My left wrist in particular. I went to church. I held up the soft cover hymnal with Linda Sue I sang alto and then more alto and I fucked up my left wrist which had gotten better. Damn the god of wrists the whole committee of wrist gods they are out for my wrists and my hands.
My body. I move it and move it it feels good to move it I get sore and I move it some more then I sit down for a few minutes and it locks down it freezes up the teenage popular crowd of body gods also hates me I worked hard to infiltrate that crowd but even so, even with them at my house all those girls all us in togas I was still outside them damn the stuck up crowd of body gods girls with fly-back curls.
And the brain it will always rat track itself into boo. Boo.
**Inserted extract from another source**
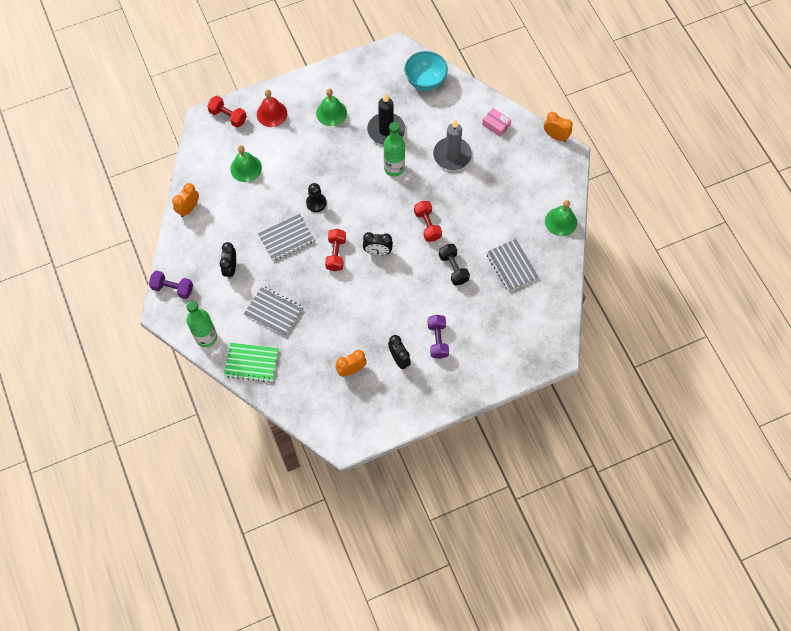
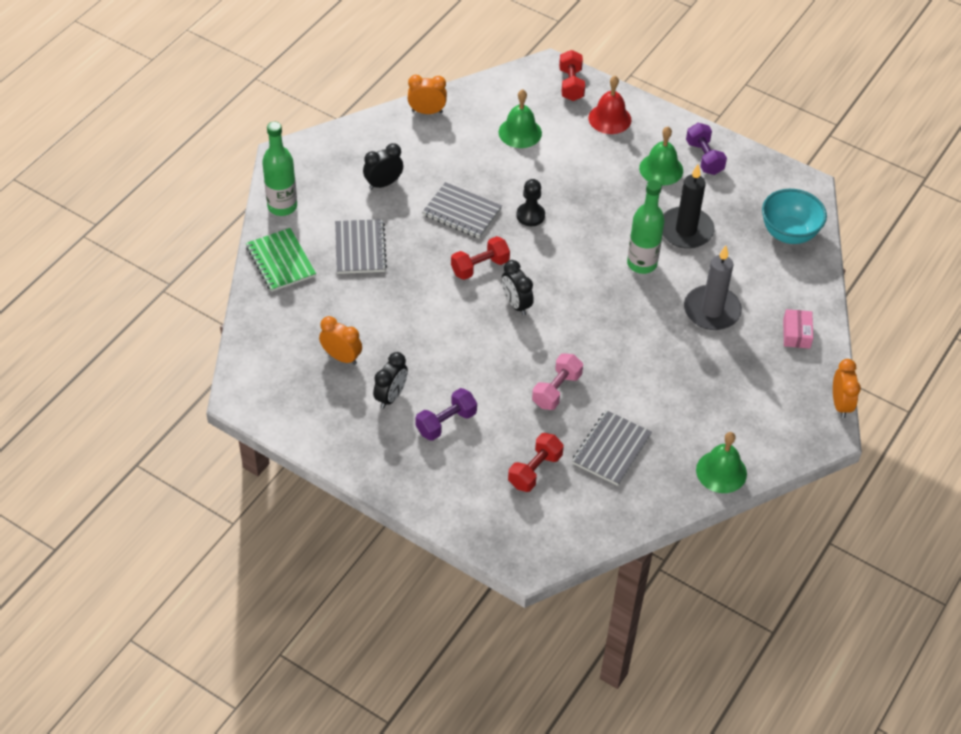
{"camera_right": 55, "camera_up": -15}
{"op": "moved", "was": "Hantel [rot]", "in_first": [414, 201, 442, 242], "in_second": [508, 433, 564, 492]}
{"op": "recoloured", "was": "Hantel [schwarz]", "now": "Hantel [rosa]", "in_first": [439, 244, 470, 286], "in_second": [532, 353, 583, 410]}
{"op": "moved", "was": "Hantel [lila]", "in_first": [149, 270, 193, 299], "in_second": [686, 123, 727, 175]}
Boo hoo boo hoo boo hoo hoo.
I tire of myself and this infernal Boo Hooing!
But bother really.
I have new clothes though still no tee-shirts. I have a family who loves me. I am altogether fabulous. I am altogether the smartest most amazing person ever created. The genius creative gods have always loved me. And yet,
We watched the remake of Rosemary's Baby. You have to really put forth a lot of effort, a Herculean effort, to mess up a story as good as Rosemary's Baby. But then, some people can mess up anything. And those would be.....the BAD TASTE people who suffer from an utter lack of creative or original thought. So here's what they did in case you would like to do it yourself--
Take Rosemary's Baby. "Update" it. Move it to Paris. Make the "devil worshipers" really "mean." Give them wicked pregnant glances and French teeth. Spell out EVERYTHING. Put in lots of "exciting" bloody bits including the devil who eats a whore's heart on camera I am not kidding. Take the pacing and the dramatic "irony" from the Omen and the Final Destination series and overlay it onto the Rosemary's Baby template. Then hire a fabulous actress who acts the hell out of an inexplicable character in a movie so bad she looks bad. Don't feel sorry for her because she helped produce the damn thing. Add a male "lead" so tepid and boring and there you have it--the "Remake" of The BEST Movie EVER MADE that only people who are stupid and have very poor taste would ever enjoy. Okay, maybe also untried twelve year old girls.
DO NOT WATCH THIS "movie."
Just now we watched Disney's Inside Out which was probably brilliant but I refused to cry at the end because I am so very cross and so very, very BOO.
And the sky cleared up which is a good thing but it kept clouding over which sucks ass and there you go there is Rebecca's THOROUGHLY SUCK DAY. Rather, second half of the day SUCK DAY.
My therapist of many years told me that she used to buy cheap white plates and smash them, one right after the other, into the bath tub. I would very much like to smash very white plates into my not-so-white claw-foot tub.
But I have no very white plates. So I will boo hoo myself to bed and hope to sleep dreamless until tomorrow which will surely be a much better second half of day and hopefully entire day than this one.